Thursday, 23 August 2018

#PaintingOfTheWeekNo2

Gustave Caillebotte, The Floor Scrapers, 1875


I have always loved this painting and a nice copy of it hangs above my desk at work. Caillebotte is less well-known than many of the other impressionsts/realists of the late 19th century but he is personally one of my favourites.  It is strange really how an artist who exhibited at a good number of the famous ‘impressionist’ exhibitions has fallen slightly out of public awareness – even more so when one learns that his own art collection eventually (after much drama) formed a key part of the Musée d’Orsay’s own.  

This particular painting is fascinating in a number of ways – the perspective, the lighting, the repeated motif of the curl are but three things to look at. Plus it is one of the first representations of an urban working class.  Paintings are open to interpretation and one argument states that a Parisian working man scraping down wooden floors would never be topless and that Caillebotte is alluding to his own sexual preferences by painting them as such. On the other hand, anyone who has been in Paris in the summer knows how hot it can be and perhaps they had just taken their shirts off.  You decide. Mind you, almost nothing an artist does is an accident.  Certainly when he submitted this to the 1875 Salon it was rejected for its ‘vulgarity’.  A year later, Caillebotte placed it in the more welcoming arms of the 1876 exhibition of those we now call the impressionists.  

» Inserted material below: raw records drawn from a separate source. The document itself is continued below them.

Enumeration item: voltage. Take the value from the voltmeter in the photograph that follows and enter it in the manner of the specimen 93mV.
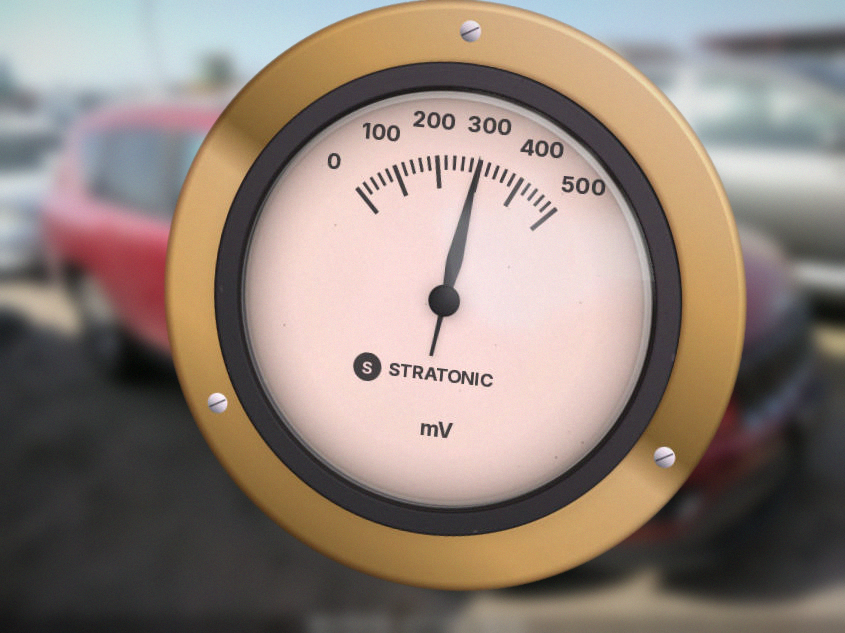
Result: 300mV
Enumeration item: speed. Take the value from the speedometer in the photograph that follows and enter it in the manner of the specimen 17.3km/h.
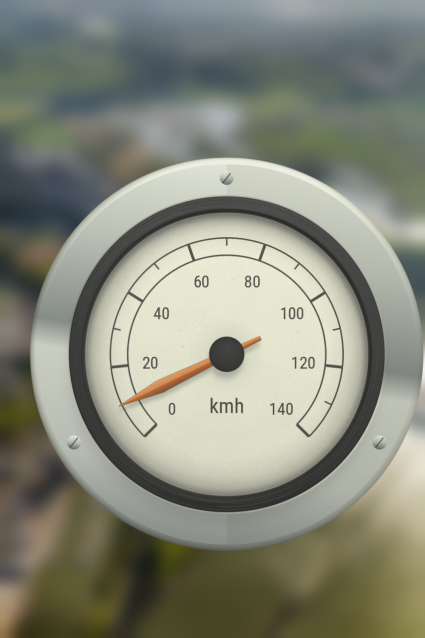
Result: 10km/h
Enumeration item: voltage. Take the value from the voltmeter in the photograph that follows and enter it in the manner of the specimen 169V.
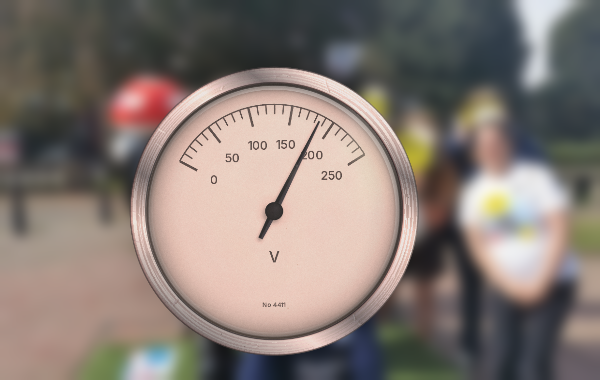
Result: 185V
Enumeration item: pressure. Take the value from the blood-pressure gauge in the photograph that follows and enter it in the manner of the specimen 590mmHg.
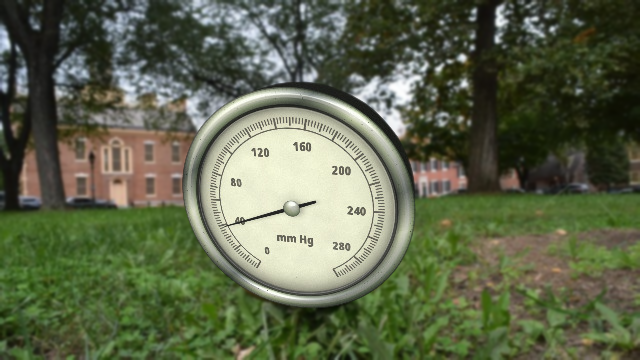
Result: 40mmHg
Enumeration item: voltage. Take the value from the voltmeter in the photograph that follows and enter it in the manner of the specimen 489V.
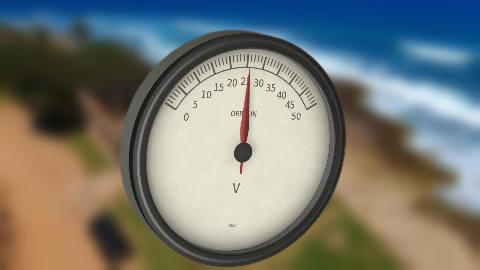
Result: 25V
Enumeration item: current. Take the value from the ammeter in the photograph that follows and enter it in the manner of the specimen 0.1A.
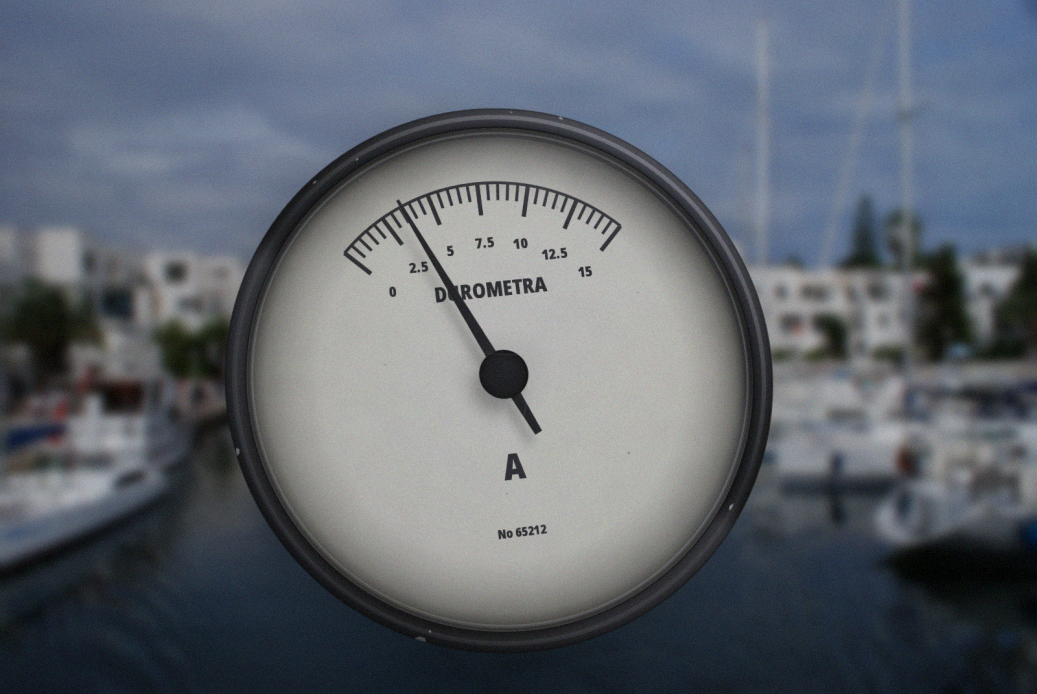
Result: 3.5A
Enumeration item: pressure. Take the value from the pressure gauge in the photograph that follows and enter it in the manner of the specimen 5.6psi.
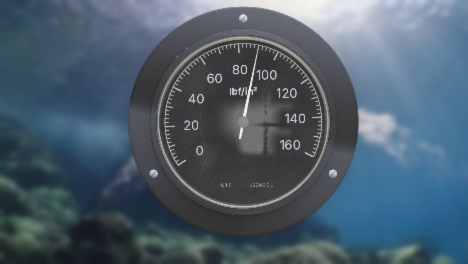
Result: 90psi
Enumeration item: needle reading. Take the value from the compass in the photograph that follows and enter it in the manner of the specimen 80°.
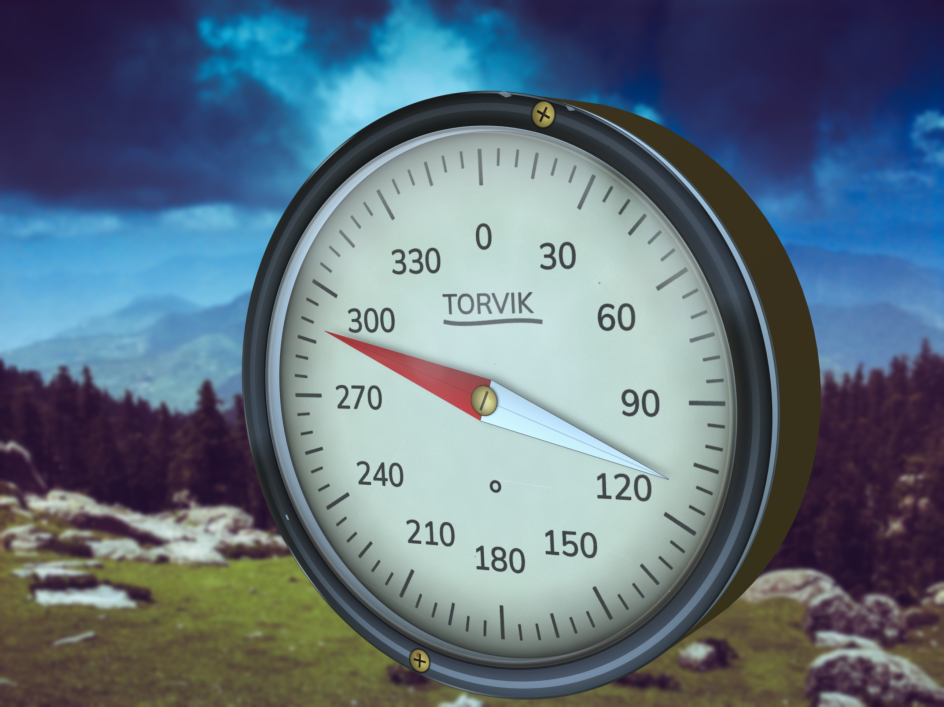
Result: 290°
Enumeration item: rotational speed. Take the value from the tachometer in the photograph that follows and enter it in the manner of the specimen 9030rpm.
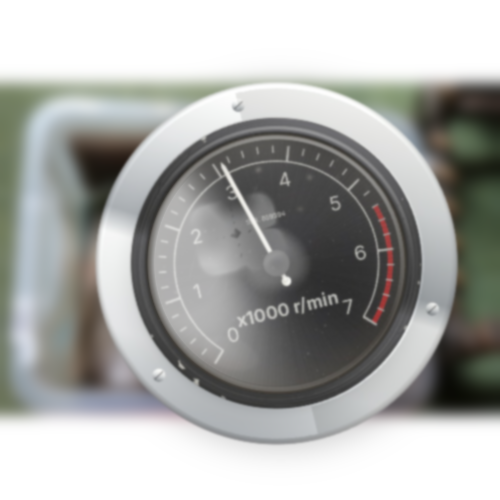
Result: 3100rpm
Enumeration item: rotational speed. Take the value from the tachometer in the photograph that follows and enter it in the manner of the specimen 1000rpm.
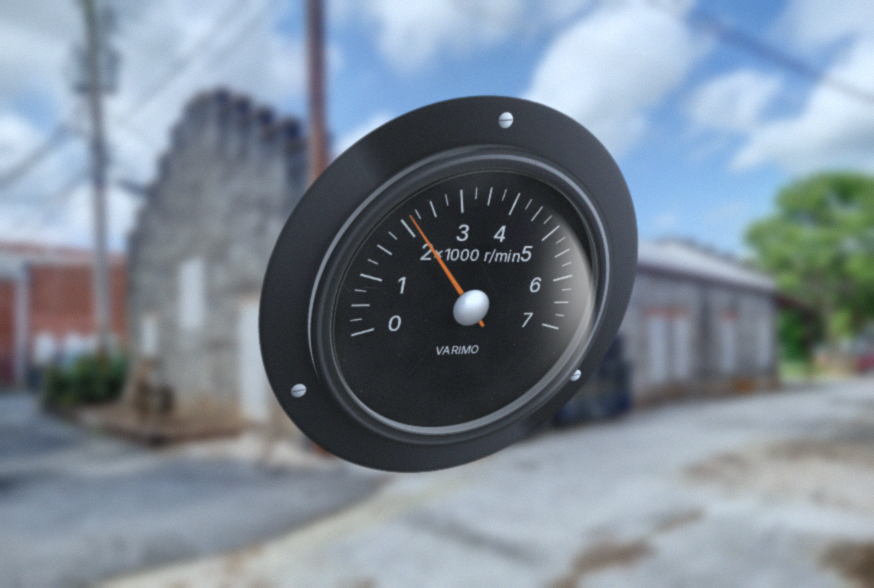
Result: 2125rpm
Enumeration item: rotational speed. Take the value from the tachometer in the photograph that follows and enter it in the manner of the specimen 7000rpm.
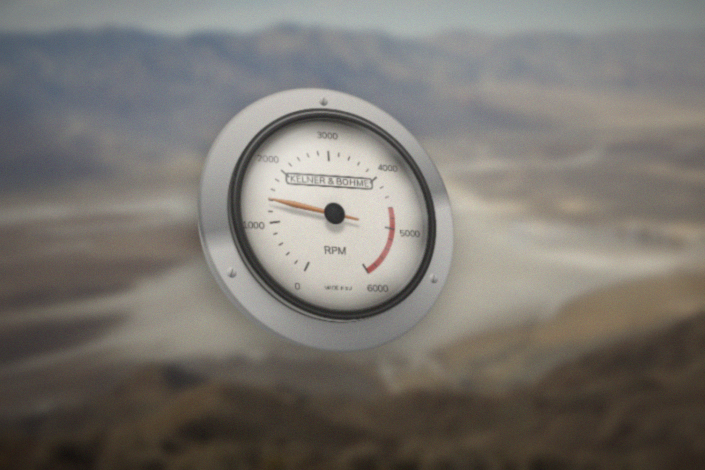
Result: 1400rpm
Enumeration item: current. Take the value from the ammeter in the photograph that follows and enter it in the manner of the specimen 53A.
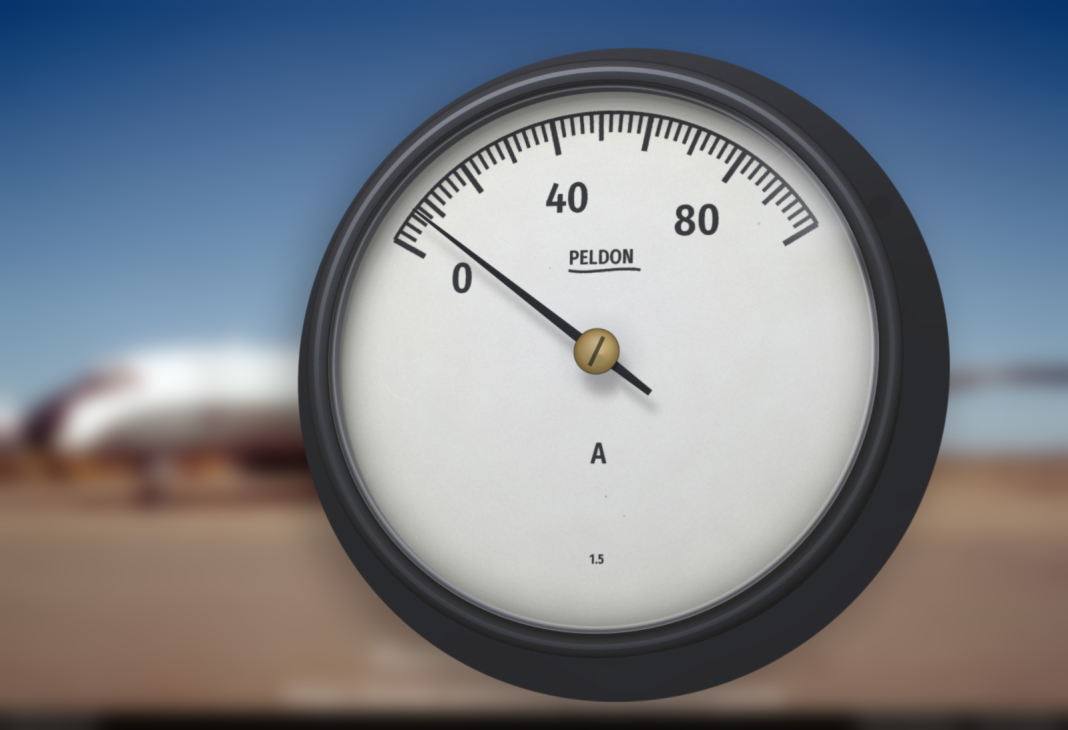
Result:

Caillebotte was lucky – his father, who died the previous year (1874), was wealthy and left Caillebotte very well off. The family home in which this painting is thought to have been set was clearly very comfortable.  Being well off allowed for a freedom of subject choice and workmen were as good a subject as the more traditional history or genre paintings. Caillebotte’s younger brother, who lived in the family home too, could also follow his interests and one of those was photography. One can sense the influence that this relatively new invention is having on an artist like Gustave Caillebotte.  He was fascinated by it and sought both to incorporate and respond to this new medium.  

I love the painting personally for a few reasons: it feels like a genuine snapshot of ordinary workers, I find the craft of the workers and the craft of the artist equally impressive, and – frankly – because it reminds me of my own living room floor which I really must re-wax one of these days!